Session Name: Tantric Futures III: Human, Nonhuman and Material Mediations
2 - A Modern Jain Monk's Book of Yantras
Tuesday, July 30, 2024
14:00 – 15:45 (GMT+7)
Presentation Abstract This presentation will be a micro-study of a modern, Jain grimoire found by the presenter in Azimganj, West Bengal in the personal collection of the recently deceased Yati Subhāṣacandra likely the last monk of the Loṅkā monastic lineage. While Jain monks are technically prohibited from using mantras and related esoteric practices for worldly ends, monks often use these means to benefit their followers, carrying grimoires like the one under this study. Some of these grimoire’s instructions make references to non-Jain deities and no references to distinctly Jain material. This has prompted scholars of Jainism to ask, “What makes this Jain?” likely in partial response to Jain reformers’ assertions that both the practice and the practitioners were not Jain to begin with. This calls into question why Jain reformers were so concerned with making strict boundaries to “Jainism” in the first place? Moreover, why did practical magic not make the cut into these boundaries? These questions are further complicated by the fact that many reformist lineages regularly venerate semi-divine monks whose occult powers are strikingly similar to the powers afforded by the mantras and yantras in this grimoire.
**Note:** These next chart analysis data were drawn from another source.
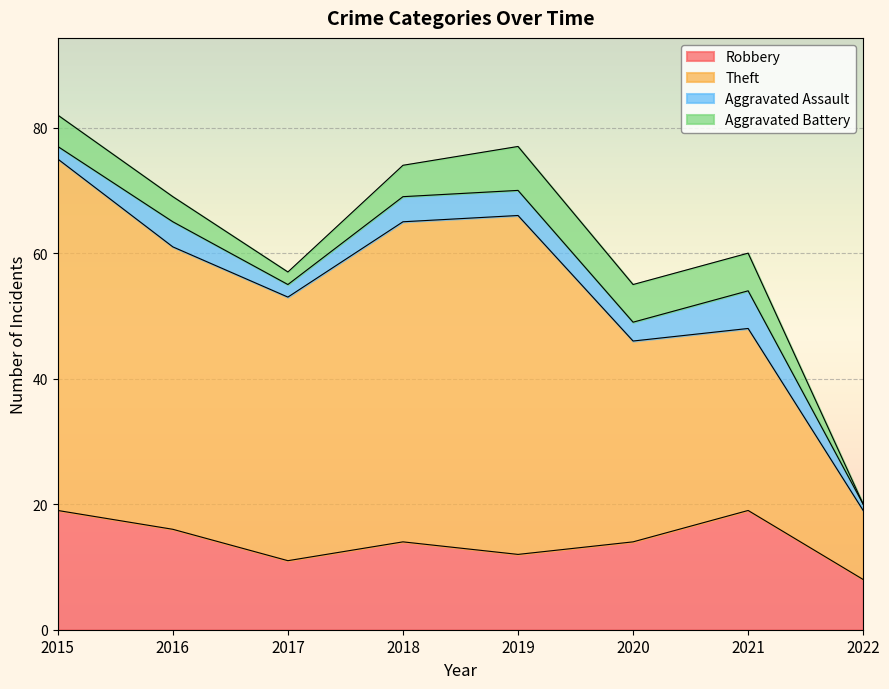

Which series has the largest range (max minus min)?

Theft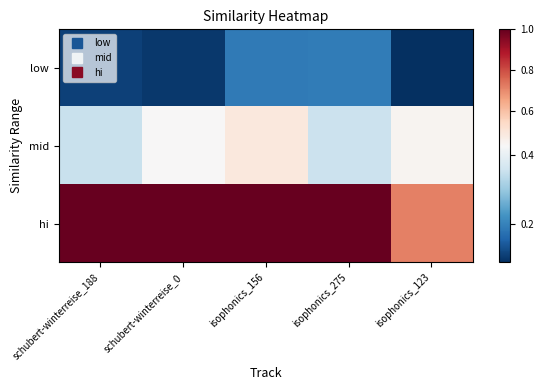

Which series has the largest total across all categories?

hi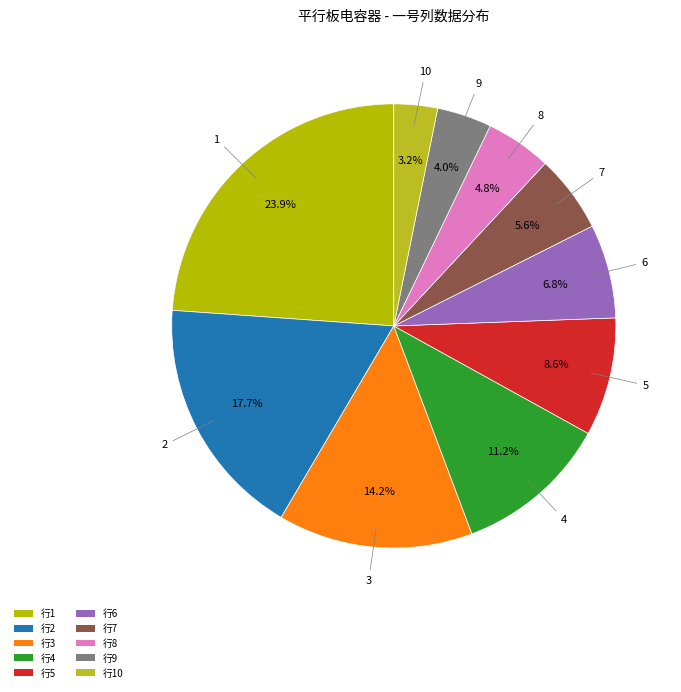

Count the number of slices in the pie.

10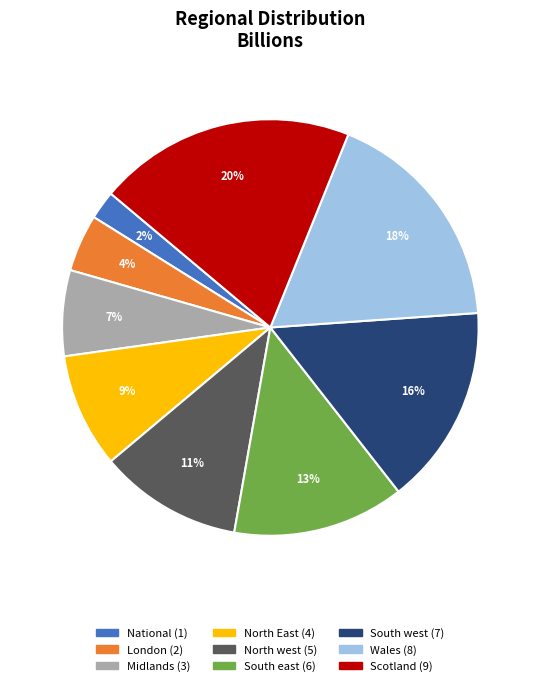

What percentage is the South west slice, to the nearest percent?

16%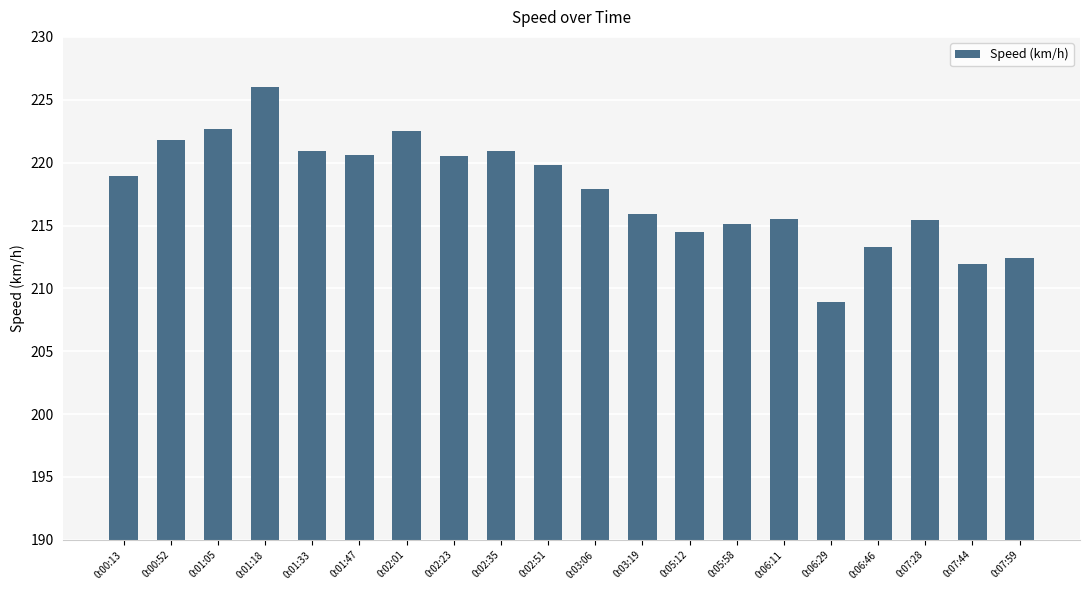

Count the number of data series in this chart.

1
These semi-divine monastic figures are venerated by reformists for supernatural acts that are not viewed as “black magic,” as these yantras would be, but as a miraculous expression of their orthodoxy and orthopraxy. Studying this grimoire and its owner(s), helps to shed light on the historical development, practical use, and supporting networks involved in Jain mantra-śāstra in the mid-20th century.